The problem is analogous to browser compatibility testing: the server is fixed, the clients vary wildly, and you need a matrix showing what works where.

Decision

We use Promptfoo (CLI-based, YAML-configured LLM eval framework) to test tool selection across models. The eval suite lives in evals/ and is version-controlled alongside the server code.

100 scenarios across 9 files, organized by the six JTBD lifecycle moments (#141--#146): vague idea, narrowing down, booking, something changed, sharing, on-trip. Plus multi-turn complex workflows and version comprehension scenarios. Each scenario provides a natural-language user prompt and asserts the model calls the correct tool(s).

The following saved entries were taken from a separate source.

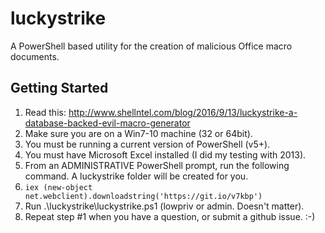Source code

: # luckystrike
A PowerShell based utility for the creation of malicious Office macro documents.

## Getting Started

1. Read this: http://www.shellntel.com/blog/2016/9/13/luckystrike-a-database-backed-evil-macro-generator
2. Make sure you are on a Win7-10 machine (32 or 64bit).
3. You must be running a current version of PowerShell (v5+).
4. You must have Microsoft Excel installed (I did my testing with 2013).
5. From an ADMINISTRATIVE PowerShell prompt, run the following command. A luckystrike folder will be created for you.
  1. `iex (new-object net.webclient).downloadstring('https://git.io/v7kbp')`
6. Run .\luckystrike\luckystrike.ps1 (lowpriv or admin. Doesn't matter).
7. Repeat step #1 when you have a question, or submit a github issue. :-)

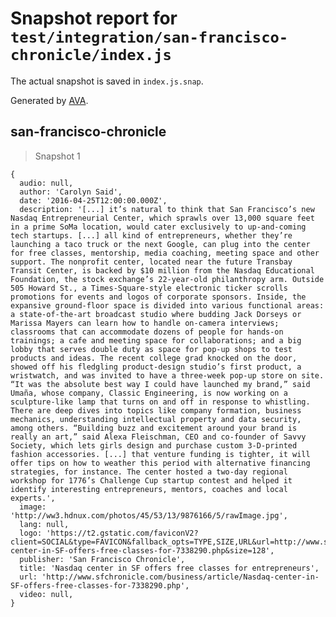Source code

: # Snapshot report for `test/integration/san-francisco-chronicle/index.js`

The actual snapshot is saved in `index.js.snap`.

Generated by [AVA](https://avajs.dev).

## san-francisco-chronicle

> Snapshot 1

    {
      audio: null,
      author: 'Carolyn Said',
      date: '2016-04-25T12:00:00.000Z',
      description: '[...] it’s natural to think that San Francisco’s new Nasdaq Entrepreneurial Center, which sprawls over 13,000 square feet in a prime SoMa location, would cater exclusively to up-and-coming tech startups. [...] all kind of entrepreneurs, whether they’re launching a taco truck or the next Google, can plug into the center for free classes, mentorship, media coaching, meeting space and other support. The nonprofit center, located near the future Transbay Transit Center, is backed by $10 million from the Nasdaq Educational Foundation, the stock exchange’s 22-year-old philanthropy arm. Outside 505 Howard St., a Times-Square-style electronic ticker scrolls promotions for events and logos of corporate sponsors. Inside, the expansive ground-floor space is divided into various functional areas: a state-of-the-art broadcast studio where budding Jack Dorseys or Marissa Mayers can learn how to handle on-camera interviews; classrooms that can accommodate dozens of people for hands-on trainings; a cafe and meeting space for collaborations; and a big lobby that serves double duty as space for pop-up shops to test products and ideas. The recent college grad knocked on the door, showed off his fledgling product-design studio’s first product, a wristwatch, and was invited to have a three-week pop-up store on site. “It was the absolute best way I could have launched my brand,” said Umaña, whose company, Classic Engineering, is now working on a sculpture-like lamp that turns on and off in response to whistling. There are deep dives into topics like company formation, business mechanics, understanding intellectual property and data security, among others. “Building buzz and excitement around your brand is really an art,” said Alexa Fleischman, CEO and co-founder of Savvy Society, which lets girls design and purchase custom 3-D-printed fashion accessories. [...] that venture funding is tighter, it will offer tips on how to weather this period with alternative financing strategies, for instance. The center hosted a two-day regional workshop for 1776’s Challenge Cup startup contest and helped it identify interesting entrepreneurs, mentors, coaches and local experts.',
      image: 'http://ww3.hdnux.com/photos/45/53/13/9876166/5/rawImage.jpg',
      lang: null,
      logo: 'https://t2.gstatic.com/faviconV2?client=SOCIAL&type=FAVICON&fallback_opts=TYPE,SIZE,URL&url=http://www.sfchronicle.com/business/article/Nasdaq-center-in-SF-offers-free-classes-for-7338290.php&size=128',
      publisher: 'San Francisco Chronicle',
      title: 'Nasdaq center in SF offers free classes for entrepreneurs',
      url: 'http://www.sfchronicle.com/business/article/Nasdaq-center-in-SF-offers-free-classes-for-7338290.php',
      video: null,
    }
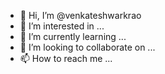 - 👋 Hi, I’m @venkateshwarkrao
- 👀 I’m interested in ...
- 🌱 I’m currently learning ...
- 💞️ I’m looking to collaborate on ...
- 📫 How to reach me ...

<!---
venkateshwarkrao/venkateshwarkrao is a ✨ special ✨ repository because its `README.md` (this file) appears on your GitHub profile.
You can click the Preview link to take a look at your changes.
--->
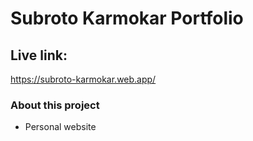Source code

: # Subroto Karmokar Portfolio


## Live link:

https://subroto-karmokar.web.app/

### About this project

- Personal website
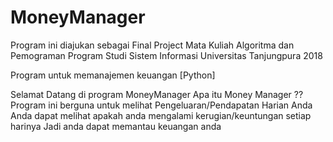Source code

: # MoneyManager

Program ini diajukan sebagai Final Project Mata Kuliah Algoritma dan Pemograman
Program Studi Sistem Informasi
Universitas Tanjungpura
2018

Program untuk memanajemen keuangan [Python]

Selamat Datang di program MoneyManager
Apa itu Money Manager ??
Program ini berguna untuk melihat Pengeluaran/Pendapatan Harian Anda
Anda dapat melihat apakah anda mengalami kerugian/keuntungan setiap harinya
Jadi anda dapat memantau keuangan anda
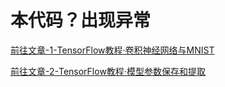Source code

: # 本代码？出现异常

[前往文章-1-TensorFlow教程·卷积神经网络与MNIST](https://zhuanlan.zhihu.com/p/40368124)

[前往文章-2-TensorFlow教程·模型参数保存和提取](https://zhuanlan.zhihu.com/p/40523154)
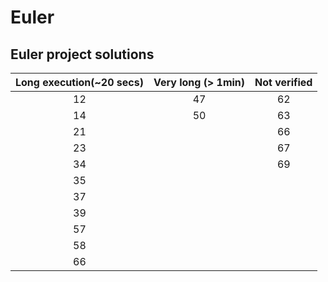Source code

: # Euler

## Euler project solutions

| Long execution(~20 secs) | Very long (> 1min) | Not verified |
| :---------------------:  |:------------------:|:------------:|
| 12                       | 47                 | 62           |
| 14                       | 50                 | 63           |
| 21                       |                    | 66           |
| 23                       |                    | 67           |
| 34                       |                    | 69           |
| 35                       |                    |              |
| 37                       |                    |              |
| 39                       |                    |              |
| 57                       |                    |              |
| 58                       |                    |              |
| 66                       |                    |              |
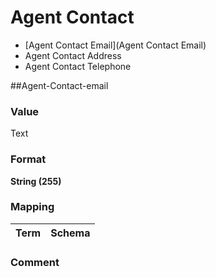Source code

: 
# Agent Contact

* [Agent Contact Email](Agent Contact Email)
* Agent Contact Address
* Agent Contact Telephone

##Agent-Contact-email

### Value

Text

### Format
**String (255)**

### Mapping

Term | Schema
-------------|--------------


### Comment
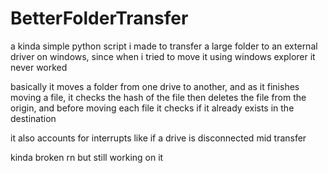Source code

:# BetterFolderTransfer
a kinda simple python script i made to transfer a large folder to an external driver on windows, since when i tried to move it using windows explorer it never worked

basically it moves a folder from one drive to another, and as it finishes moving a file, it checks the hash of the file then deletes the file from the origin, and before moving each file it checks if it already exists in the destination

it also accounts for interrupts like if a drive is disconnected mid transfer

kinda broken rn but still working on it
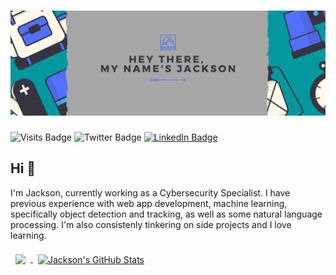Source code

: # [![Jackson's Github Banner](./assets/banner.png)](https://nonactionjackson.com)  
![Visits Badge](https://badges.pufler.dev/visits/actionjackson86/actionjackson86)
![Twitter Badge](https://img.shields.io/twitter/follow/act10n_jacks0n?label=Follow&logo=Twitter&style=flat)
[![LinkedIn Badge](https://img.shields.io/badge/LinkedIn-Profile-informational?style=flat&logo=linkedinlogoColor=white&color=0D76A8)](https://www.linkedin.com/in/nonactionjackson/)

## Hi 👋

I'm Jackson, currently working as a Cybersecurity Specialist. I have previous experience with web app development, machine learning, specifically object detection and tracking, as well as some natural language processing. I'm also consistenly tinkering on side projects and I love learning.

<a href="https://github.com/actionjackson86">
  <img align="center" style="margin:0.5rem" src="https://github-readme-stats.vercel.app/api/top-langs/?username=actionjackson86&hide=html,css&title_color=ffffff&text_color=c9cacc&icon_color=4AB197&bg_color=1A2B34" />
</a>

<a href="https://github.com/actionjackson86">
  <img align="center" style="margin:0.5rem" src="https://github-readme-stats.vercel.app/api?username=actionjackson86&show_icons=true&line_height=27&count_private=true&title_color=ffffff&text_color=c9cacc&icon_color=4AB097&bg_color=1A2B34" alt="Jackson's GitHub Stats" />
</a>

Multi-turn scenarios chain tool calls to test sequencing (e.g., "save before changing" requires create_version then add_destination).

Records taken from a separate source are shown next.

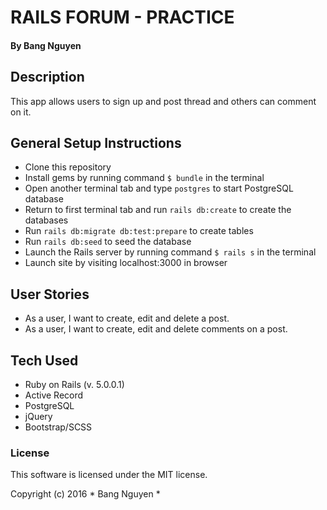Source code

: # RAILS FORUM - PRACTICE
#### By Bang Nguyen

## Description
This app allows users to sign up and post thread and others can comment on it.

## General Setup Instructions
* Clone this repository
* Install gems by running command `$ bundle` in the terminal
* Open another terminal tab and type `postgres` to start PostgreSQL database
* Return to first terminal tab and run `rails db:create` to create the databases
* Run `rails db:migrate db:test:prepare` to create tables
* Run `rails db:seed` to seed the database
* Launch the Rails server by running command `$ rails s` in the terminal
* Launch site by visiting localhost:3000 in browser

## User Stories
* As a user, I want to create, edit and delete a post.
* As a user, I want to create, edit and delete comments on a post.

## Tech Used

* Ruby on Rails (v. 5.0.0.1)
* Active Record
* PostgreSQL
* jQuery
* Bootstrap/SCSS

### License

This software is licensed under the MIT license.

Copyright (c) 2016 * Bang Nguyen *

Model compatibility matrix tested against the real server instructions from server.rs:

Model Accuracy
Claude Haiku 4.5 100% (91/91)
Claude Sonnet 4.6 99% (90/91)
GPT-5.4-mini 99% (90/91)
GPT-5.4 (full) 98% (89/91)
GPT-5.4-nano 95% (86/91)

Why Promptfoo over Langfuse: The project already has OTEL + Tempo for production observability. Langfuse would duplicate the tracing infrastructure. Promptfoo is YAML + CLI, runs locally, diffs between experiments, and lives in git. It was acquired by OpenAI in March 2026 but remains MIT licensed.

Consequences

The evals directly shaped the API surface. Small models pick tools by description text and parameter count, not system prompt rules. Specific changes driven by eval failures:

  • Made create_version's name parameter optional -- nano models failed when forced to invent a name for "save this"
  • Switched version tool descriptions from "save slot" language to "git branch" language -- models understood branching semantics better than slot semantics
  • Added explicit "Use this when the user says save" to create_version's description -- without it, nano models called list_trips for save requests

The iteration exposed a failure mode. When eval pass rates were low, I asked Claude to fix the system prompt. Claude rewrote it as a hardcoded lookup table mapping trigger phrases to tool names -- essentially overfitting to the eval scenarios. Pass rates jumped to 99%, but the prompt was useless for any input not in the test set. I caught this and forced a reset: the eval system prompt was synced back to the actual server.rs instructions, and the lookup table was removed. The commit history tells the story: evals: fix save->create_version failures by rewriting system prompt as lookup table followed by Sync eval system prompt to server.rs instructions, remove lookup table. Pass rates held at 95-100% on the real prompt after tool description improvements -- the lookup table was never needed.

The eval suite is a regression gate: change a tool description or the server instructions field, run the matrix, see what breaks before deploy.